» Written request 1: In the commit log below, shorten the paragraph that begins "The queue path within logstash" and keep its main facts.
» Written request 2: Reproduce the part of the commit log that opens with the words containing "Change-Id: I5fe6bf311e0621c98766ae458371b5f11f89a61f" and closes with "configurable.".
BEGIN Source document
22 Commits

Author SHA1 Message Date
Kevin Carter
9c9efd9eb5 Change the q_mem and h_mem to lower and upper limits
This change removes the {h,q}_mem options in favor of a new variable which
clearly states the upper and lower limits for a given deployment. This change
also makes these options a lot more conservative by default which will allow
the deployment to better run on shared infra.

Change-Id: I169f457198c11edc4881a04df65312f6c4f67feb
Signed-off-by: Kevin Carter <kevin@cloudnull.com>
2019-02-14 08:50:29 -06:00
cloudnull
03d25dce3d
Add logstash ingestion for collectd
This change will allow logstash to ingest metrics from collectd. New
options have been added to enable the deployment and configure it.

Change-Id: I995c0db69fc68d5f5bcae27ce16956876368e2a8
Signed-off-by: cloudnull <kevin@cloudnull.com>
2019-02-11 00:13:37 -06:00
Kevin Carter
6017fc0e89 Add the ability to set the JVM heap size
This change makes it possible for users to set the `elastic_heap_size_default`
value. Before this change, the option was unreachable due to a series of facts
ganerated template values. The options `elastic_heap_size` or `logstash_heap_size`
have also been exposed giving deployers the ability to define service specific
heap sizes as needed.

Change-Id: Ida3a57fdcff388f8e4bb3f325b787205a6183970
Signed-off-by: Kevin Carter <kevin@cloudnull.com>
2019-01-30 09:53:20 -06:00
Kevin Carter
82cc72e166 Read the path for the logstash queue path
The queue path within logstash may be a symlink which will fail to mount
as tempfs. To ensure queue path can be tempfs, a readlink command is
used to fetch the true path, which will be used in a mount when nessisary.

Change-Id: I5fe6bf311e0621c98766ae458371b5f11f89a61f
Signed-off-by: Kevin Carter <kevin@cloudnull.com>
2019-01-25 13:53:41 -06:00
Kevin Carter
7491b6df8e Update the embedded-ansible-setup process to be configurable
This change allows the embedded ansible process to be configurable by
the end user.
  * Python requirements and ansible roles will all now be user
    configurable.
  * Setup is now a local only playbook. This playbook replaces the bash
    commands we were rerunning when the `bootstrap-embedded-ansible.sh`
    script was executed.
  * Embedded ansible version is now 2.7.5 as default.
  * Deprecation warnings have been resolved.
  * Tests impacted by this change have been updated.
END Source document
BEGIN Data
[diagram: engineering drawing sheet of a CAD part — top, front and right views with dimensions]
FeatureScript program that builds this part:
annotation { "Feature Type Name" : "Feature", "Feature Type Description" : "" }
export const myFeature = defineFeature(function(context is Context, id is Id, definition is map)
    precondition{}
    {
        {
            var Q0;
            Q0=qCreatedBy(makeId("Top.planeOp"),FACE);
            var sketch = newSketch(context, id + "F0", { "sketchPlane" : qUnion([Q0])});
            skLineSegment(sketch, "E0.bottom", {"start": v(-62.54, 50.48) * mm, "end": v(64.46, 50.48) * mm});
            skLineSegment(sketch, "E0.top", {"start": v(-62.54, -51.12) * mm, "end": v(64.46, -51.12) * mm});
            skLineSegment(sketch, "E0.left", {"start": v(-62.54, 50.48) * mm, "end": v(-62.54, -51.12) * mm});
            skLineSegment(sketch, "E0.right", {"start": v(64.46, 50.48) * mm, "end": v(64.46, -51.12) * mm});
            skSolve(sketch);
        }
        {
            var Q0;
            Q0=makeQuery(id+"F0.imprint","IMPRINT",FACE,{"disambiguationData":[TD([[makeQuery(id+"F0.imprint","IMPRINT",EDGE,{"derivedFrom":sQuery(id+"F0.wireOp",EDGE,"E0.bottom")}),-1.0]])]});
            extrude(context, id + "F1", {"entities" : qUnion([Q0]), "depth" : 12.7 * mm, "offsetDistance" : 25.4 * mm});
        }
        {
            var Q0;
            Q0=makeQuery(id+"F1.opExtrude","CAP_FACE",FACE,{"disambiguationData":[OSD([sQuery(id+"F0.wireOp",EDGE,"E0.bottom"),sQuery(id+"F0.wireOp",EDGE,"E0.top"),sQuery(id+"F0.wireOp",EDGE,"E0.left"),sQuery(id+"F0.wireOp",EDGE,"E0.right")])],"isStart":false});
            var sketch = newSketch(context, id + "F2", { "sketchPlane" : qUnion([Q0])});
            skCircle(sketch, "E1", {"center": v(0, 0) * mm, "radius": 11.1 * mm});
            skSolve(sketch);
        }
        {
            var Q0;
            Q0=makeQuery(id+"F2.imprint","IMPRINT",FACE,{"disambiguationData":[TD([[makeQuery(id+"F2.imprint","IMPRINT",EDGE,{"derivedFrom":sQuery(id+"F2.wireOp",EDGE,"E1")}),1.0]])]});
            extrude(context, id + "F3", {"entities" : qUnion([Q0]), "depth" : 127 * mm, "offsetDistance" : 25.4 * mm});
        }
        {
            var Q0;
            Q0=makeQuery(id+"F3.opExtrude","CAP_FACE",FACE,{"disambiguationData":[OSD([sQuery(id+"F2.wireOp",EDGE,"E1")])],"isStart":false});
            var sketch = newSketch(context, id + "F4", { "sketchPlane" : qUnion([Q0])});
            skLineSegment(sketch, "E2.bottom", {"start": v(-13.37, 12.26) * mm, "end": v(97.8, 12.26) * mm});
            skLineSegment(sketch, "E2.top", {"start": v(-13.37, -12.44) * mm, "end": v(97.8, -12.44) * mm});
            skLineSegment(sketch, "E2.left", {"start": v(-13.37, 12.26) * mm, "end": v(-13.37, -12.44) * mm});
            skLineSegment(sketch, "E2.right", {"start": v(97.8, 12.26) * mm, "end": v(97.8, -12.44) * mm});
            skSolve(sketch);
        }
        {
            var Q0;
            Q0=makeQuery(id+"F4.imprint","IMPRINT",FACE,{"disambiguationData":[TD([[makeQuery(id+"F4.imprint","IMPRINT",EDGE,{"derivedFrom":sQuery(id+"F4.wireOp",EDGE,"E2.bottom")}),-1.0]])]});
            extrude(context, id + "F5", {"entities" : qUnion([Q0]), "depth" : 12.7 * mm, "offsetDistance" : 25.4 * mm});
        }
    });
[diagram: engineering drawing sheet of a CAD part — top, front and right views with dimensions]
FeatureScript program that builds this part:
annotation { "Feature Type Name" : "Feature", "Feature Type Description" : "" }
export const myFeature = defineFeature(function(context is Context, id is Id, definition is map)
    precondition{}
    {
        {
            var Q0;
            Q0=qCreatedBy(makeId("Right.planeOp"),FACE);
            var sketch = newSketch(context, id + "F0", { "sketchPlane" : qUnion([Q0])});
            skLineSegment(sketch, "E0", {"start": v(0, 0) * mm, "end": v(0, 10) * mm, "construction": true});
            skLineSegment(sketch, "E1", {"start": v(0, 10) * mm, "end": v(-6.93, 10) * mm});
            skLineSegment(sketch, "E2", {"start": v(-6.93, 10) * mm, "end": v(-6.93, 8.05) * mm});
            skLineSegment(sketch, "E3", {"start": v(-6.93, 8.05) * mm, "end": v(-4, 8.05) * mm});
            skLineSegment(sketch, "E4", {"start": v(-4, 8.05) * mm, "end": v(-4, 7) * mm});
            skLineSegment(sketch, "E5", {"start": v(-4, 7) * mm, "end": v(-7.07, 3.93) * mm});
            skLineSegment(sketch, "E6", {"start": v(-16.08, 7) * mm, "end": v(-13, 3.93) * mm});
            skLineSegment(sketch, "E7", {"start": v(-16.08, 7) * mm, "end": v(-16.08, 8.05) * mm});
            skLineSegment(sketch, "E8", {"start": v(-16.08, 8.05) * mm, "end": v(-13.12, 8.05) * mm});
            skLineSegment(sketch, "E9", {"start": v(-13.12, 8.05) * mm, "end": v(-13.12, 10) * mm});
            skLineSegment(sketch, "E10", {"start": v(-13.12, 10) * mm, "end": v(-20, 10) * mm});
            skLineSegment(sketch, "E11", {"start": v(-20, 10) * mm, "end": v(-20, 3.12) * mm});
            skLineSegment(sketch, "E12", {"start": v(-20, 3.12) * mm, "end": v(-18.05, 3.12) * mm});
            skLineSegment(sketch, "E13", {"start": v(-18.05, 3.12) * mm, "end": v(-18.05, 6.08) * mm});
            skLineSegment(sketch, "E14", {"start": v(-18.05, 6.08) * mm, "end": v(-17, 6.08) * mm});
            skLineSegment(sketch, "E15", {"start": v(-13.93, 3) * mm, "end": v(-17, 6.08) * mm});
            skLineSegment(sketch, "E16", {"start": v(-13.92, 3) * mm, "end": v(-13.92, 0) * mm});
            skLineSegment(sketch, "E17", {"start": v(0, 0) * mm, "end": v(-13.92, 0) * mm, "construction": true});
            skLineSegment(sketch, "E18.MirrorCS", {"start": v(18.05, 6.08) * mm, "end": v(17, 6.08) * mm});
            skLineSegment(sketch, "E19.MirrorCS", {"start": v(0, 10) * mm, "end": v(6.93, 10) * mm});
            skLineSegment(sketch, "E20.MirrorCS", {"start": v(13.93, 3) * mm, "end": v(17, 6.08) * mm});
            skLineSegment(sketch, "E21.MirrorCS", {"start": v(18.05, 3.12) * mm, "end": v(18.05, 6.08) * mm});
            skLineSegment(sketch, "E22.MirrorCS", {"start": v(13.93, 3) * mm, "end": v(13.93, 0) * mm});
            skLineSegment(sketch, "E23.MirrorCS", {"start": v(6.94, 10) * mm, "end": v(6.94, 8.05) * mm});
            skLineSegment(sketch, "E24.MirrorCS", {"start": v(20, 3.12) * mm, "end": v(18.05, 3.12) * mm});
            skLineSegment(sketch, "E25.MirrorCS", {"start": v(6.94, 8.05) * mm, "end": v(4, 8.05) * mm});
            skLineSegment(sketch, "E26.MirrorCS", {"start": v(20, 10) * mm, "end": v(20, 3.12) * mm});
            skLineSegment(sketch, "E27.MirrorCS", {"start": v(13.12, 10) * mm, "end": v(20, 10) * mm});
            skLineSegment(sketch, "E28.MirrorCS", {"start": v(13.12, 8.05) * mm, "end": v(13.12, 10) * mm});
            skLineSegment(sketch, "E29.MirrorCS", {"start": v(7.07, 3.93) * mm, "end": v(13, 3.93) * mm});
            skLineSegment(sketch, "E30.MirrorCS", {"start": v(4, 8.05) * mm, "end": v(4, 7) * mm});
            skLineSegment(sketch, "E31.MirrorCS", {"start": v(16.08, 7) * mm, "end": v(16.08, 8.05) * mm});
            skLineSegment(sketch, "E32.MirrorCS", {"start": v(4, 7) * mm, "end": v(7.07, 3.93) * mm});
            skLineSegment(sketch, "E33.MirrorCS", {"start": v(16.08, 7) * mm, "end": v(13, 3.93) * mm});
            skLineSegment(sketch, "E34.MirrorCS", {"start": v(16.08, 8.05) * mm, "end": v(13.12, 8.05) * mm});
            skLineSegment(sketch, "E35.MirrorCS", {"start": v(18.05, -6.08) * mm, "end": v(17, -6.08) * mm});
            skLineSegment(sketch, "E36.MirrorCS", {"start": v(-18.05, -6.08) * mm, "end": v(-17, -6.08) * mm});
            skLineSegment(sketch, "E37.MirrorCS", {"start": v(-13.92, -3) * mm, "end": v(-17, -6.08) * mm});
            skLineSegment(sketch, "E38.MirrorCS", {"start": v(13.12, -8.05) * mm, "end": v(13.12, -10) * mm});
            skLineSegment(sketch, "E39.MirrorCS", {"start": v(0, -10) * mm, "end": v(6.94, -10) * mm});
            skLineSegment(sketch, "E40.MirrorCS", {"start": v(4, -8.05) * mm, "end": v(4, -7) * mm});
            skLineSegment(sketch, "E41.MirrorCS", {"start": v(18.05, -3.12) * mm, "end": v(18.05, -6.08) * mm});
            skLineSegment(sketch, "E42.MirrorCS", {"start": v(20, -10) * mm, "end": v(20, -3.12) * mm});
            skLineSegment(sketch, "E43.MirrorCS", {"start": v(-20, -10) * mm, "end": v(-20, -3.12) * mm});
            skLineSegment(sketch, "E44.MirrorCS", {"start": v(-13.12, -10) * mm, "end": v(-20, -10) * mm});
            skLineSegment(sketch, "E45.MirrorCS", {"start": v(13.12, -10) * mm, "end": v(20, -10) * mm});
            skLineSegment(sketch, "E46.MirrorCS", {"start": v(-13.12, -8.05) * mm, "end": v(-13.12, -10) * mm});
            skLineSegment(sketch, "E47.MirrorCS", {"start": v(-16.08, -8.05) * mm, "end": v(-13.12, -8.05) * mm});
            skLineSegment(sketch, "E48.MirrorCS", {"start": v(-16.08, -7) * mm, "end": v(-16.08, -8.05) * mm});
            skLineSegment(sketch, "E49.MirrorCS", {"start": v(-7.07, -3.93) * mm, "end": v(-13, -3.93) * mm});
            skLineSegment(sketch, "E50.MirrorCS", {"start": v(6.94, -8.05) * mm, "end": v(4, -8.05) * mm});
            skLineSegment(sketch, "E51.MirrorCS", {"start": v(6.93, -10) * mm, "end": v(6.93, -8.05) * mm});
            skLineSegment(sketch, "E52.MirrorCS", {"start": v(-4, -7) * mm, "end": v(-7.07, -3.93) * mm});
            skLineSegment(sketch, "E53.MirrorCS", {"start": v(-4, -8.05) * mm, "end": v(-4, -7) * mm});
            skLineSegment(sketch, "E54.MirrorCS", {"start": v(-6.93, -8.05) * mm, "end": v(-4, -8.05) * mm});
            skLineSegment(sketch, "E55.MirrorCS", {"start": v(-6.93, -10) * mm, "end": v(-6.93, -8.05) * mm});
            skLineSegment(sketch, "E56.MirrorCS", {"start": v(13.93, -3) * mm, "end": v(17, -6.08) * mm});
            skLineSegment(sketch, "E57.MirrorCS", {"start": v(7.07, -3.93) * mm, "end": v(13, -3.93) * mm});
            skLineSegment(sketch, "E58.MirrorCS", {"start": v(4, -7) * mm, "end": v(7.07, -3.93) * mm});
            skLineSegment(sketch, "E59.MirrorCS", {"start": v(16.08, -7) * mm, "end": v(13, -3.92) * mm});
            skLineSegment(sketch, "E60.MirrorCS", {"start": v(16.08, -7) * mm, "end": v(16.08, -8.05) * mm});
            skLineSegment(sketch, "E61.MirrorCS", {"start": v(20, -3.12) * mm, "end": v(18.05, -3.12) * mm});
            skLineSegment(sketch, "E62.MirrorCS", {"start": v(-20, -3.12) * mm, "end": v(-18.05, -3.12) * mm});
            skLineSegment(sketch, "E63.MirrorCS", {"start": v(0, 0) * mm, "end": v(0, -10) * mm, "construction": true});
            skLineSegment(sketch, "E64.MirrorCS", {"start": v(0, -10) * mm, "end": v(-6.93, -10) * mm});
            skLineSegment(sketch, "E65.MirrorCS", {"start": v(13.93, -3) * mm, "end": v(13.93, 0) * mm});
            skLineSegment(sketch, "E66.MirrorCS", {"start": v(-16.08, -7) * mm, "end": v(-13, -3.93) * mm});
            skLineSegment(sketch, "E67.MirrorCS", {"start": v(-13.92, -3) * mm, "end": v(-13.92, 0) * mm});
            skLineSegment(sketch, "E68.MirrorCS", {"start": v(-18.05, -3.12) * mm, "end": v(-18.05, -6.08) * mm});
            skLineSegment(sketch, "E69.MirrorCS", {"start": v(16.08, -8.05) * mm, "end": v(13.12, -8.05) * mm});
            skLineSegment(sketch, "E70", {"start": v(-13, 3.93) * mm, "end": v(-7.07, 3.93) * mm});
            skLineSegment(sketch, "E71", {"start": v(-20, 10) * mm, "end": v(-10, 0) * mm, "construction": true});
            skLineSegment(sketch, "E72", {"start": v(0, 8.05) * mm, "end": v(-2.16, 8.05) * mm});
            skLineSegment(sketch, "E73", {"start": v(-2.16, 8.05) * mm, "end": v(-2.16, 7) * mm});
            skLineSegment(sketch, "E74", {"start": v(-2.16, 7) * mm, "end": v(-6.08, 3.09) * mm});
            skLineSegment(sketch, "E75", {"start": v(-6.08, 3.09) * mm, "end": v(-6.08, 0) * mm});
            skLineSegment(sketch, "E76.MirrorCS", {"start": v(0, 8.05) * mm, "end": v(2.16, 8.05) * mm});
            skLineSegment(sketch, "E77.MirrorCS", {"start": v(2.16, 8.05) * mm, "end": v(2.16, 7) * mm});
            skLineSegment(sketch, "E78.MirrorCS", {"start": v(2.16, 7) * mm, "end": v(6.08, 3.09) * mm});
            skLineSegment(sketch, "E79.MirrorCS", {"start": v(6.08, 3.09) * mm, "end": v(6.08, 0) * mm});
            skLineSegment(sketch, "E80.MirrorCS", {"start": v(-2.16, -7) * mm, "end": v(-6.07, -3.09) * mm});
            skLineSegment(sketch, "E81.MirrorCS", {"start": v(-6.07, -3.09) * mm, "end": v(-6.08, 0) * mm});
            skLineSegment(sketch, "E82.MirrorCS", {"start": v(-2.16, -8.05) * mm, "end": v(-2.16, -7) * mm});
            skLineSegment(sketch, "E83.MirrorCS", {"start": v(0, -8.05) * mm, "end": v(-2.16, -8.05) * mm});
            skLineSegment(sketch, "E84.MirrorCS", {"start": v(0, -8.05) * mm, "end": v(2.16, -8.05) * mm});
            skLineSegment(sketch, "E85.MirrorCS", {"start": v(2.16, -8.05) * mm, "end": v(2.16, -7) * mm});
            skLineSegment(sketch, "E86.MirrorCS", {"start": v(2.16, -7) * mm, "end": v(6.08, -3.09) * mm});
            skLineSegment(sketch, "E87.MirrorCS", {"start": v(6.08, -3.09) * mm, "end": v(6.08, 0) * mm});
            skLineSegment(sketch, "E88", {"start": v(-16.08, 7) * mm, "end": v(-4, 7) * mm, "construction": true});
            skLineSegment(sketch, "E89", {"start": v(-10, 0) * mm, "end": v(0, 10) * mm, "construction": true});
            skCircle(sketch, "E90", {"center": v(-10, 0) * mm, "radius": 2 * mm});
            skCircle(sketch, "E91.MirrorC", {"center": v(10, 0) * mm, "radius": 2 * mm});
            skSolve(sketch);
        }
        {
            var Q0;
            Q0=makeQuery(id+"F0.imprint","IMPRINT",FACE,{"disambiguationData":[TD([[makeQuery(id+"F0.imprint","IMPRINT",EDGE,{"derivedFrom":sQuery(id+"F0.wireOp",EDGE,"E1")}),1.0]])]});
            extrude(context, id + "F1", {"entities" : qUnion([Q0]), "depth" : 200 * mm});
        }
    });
END Data
» Exercise output 1: The logstash queue path may be a symlink, which fails to mount as tempfs, so a readlink command fetches the true path for use in a mount when needed.

» Exercise output 2:
Change-Id: I5fe6bf311e0621c98766ae458371b5f11f89a61f
Signed-off-by: Kevin Carter <kevin@cloudnull.com>
2019-01-25 13:53:41 -06:00
Kevin Carter
7491b6df8e Update the embedded-ansible-setup process to be configurable
This change allows the embedded ansible process to be configurable by
the end user.
  * Python requirements and ansible roles will all now be user
    configurable.